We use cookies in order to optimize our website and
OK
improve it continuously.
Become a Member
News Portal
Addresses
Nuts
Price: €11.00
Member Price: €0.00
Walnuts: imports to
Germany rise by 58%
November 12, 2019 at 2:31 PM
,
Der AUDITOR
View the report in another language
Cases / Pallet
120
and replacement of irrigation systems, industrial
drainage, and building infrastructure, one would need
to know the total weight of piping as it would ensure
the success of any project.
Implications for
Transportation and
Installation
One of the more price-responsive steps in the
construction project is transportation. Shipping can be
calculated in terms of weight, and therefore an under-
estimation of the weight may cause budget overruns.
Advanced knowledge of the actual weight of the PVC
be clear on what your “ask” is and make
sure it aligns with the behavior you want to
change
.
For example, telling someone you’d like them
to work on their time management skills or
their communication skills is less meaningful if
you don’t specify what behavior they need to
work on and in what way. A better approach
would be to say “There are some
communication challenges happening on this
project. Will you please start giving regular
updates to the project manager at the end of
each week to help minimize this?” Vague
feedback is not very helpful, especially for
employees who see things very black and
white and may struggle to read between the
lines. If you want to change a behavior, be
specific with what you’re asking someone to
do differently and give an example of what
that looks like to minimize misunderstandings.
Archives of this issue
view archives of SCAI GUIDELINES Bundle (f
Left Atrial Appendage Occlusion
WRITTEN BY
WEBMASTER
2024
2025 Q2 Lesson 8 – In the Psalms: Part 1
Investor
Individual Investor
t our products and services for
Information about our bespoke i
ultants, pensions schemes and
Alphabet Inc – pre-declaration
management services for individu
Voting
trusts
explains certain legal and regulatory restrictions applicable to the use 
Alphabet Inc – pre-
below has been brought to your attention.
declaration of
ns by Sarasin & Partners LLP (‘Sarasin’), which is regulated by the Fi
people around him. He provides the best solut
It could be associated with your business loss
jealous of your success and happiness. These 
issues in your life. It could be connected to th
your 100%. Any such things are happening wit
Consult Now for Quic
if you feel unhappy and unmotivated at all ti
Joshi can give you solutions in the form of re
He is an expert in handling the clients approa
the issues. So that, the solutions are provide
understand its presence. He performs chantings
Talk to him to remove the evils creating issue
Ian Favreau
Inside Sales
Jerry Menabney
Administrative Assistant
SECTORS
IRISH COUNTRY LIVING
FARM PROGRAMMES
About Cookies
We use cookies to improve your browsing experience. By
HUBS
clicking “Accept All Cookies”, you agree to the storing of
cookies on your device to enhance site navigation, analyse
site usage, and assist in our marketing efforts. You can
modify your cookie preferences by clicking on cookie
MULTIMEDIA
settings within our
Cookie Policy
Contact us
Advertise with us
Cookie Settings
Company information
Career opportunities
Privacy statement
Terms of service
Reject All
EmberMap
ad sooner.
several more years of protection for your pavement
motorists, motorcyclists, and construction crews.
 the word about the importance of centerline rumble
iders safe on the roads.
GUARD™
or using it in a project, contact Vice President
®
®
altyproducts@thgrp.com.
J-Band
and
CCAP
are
.....
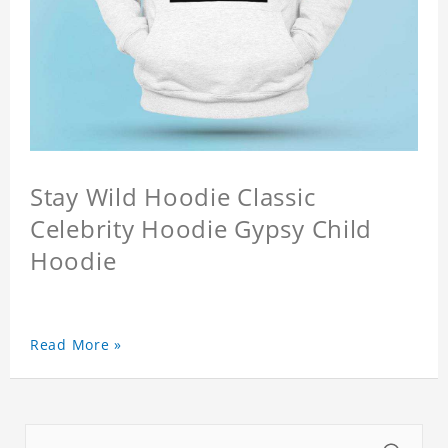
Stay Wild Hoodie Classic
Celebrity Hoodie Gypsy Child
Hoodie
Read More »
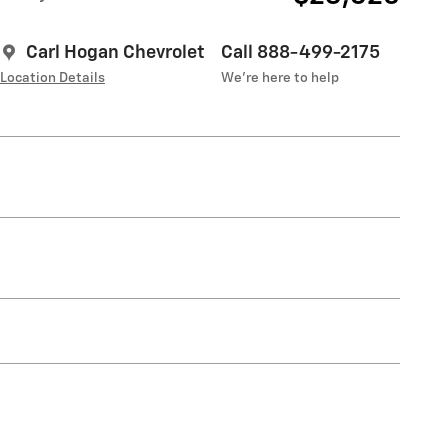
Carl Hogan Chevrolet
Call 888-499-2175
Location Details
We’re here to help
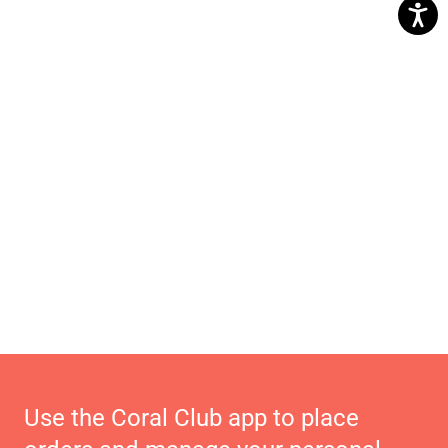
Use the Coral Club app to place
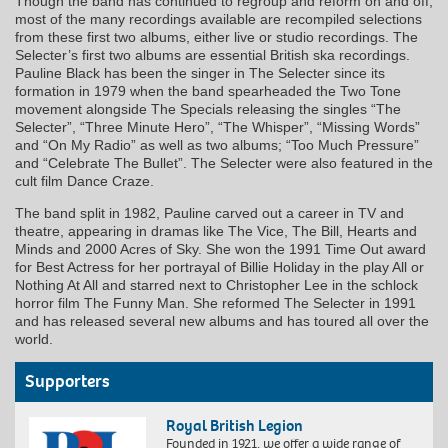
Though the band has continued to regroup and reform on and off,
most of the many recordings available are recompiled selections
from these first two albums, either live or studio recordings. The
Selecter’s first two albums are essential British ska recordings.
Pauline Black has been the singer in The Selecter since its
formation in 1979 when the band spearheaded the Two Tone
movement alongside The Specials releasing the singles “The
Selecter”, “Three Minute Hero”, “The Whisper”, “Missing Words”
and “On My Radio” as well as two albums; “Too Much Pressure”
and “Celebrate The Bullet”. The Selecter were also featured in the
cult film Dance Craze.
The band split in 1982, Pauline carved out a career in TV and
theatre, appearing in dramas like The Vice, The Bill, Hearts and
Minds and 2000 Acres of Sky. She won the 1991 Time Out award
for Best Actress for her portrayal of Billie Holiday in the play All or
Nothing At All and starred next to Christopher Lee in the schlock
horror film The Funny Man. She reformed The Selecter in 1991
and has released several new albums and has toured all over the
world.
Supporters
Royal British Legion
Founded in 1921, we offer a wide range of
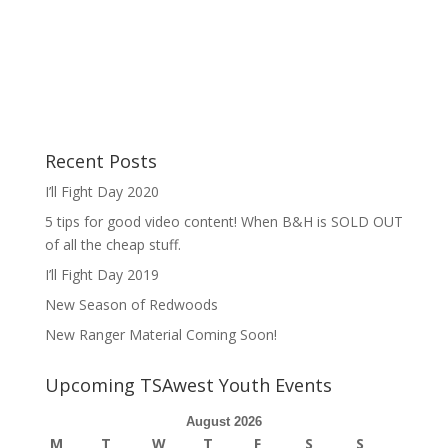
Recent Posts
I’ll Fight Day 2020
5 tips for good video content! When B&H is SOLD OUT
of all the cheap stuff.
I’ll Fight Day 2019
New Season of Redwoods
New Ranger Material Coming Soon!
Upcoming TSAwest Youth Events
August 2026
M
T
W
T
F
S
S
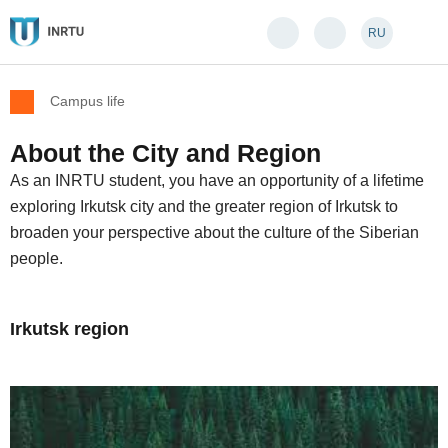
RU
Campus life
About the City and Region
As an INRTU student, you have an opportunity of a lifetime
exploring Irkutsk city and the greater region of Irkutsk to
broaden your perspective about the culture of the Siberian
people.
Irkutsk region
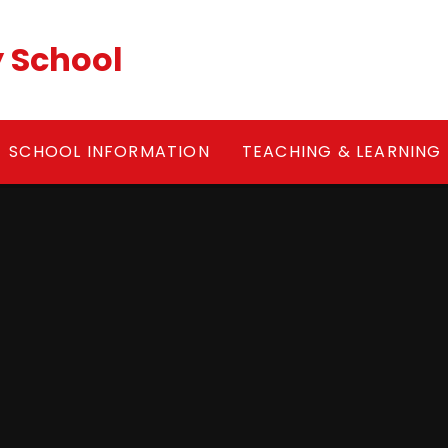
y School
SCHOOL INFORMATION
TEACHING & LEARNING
.....
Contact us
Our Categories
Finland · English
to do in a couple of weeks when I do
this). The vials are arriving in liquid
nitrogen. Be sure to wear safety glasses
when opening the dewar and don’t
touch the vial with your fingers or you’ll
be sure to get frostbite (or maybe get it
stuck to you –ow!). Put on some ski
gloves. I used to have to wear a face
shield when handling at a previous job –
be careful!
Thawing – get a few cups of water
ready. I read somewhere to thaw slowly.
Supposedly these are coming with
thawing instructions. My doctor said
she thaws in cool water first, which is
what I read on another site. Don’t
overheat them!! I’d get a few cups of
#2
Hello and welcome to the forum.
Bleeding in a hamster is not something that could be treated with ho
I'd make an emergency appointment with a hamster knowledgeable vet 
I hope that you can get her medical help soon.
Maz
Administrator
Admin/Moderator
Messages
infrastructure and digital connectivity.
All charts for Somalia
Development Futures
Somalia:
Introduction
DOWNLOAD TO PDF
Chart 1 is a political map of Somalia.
.....
**WORK ORDER**
Copy each line above holding "have".

**OUTPUT OF THE TASK**
As an INRTU student, you have an opportunity of a lifetime
gloves. I used to have to wear a face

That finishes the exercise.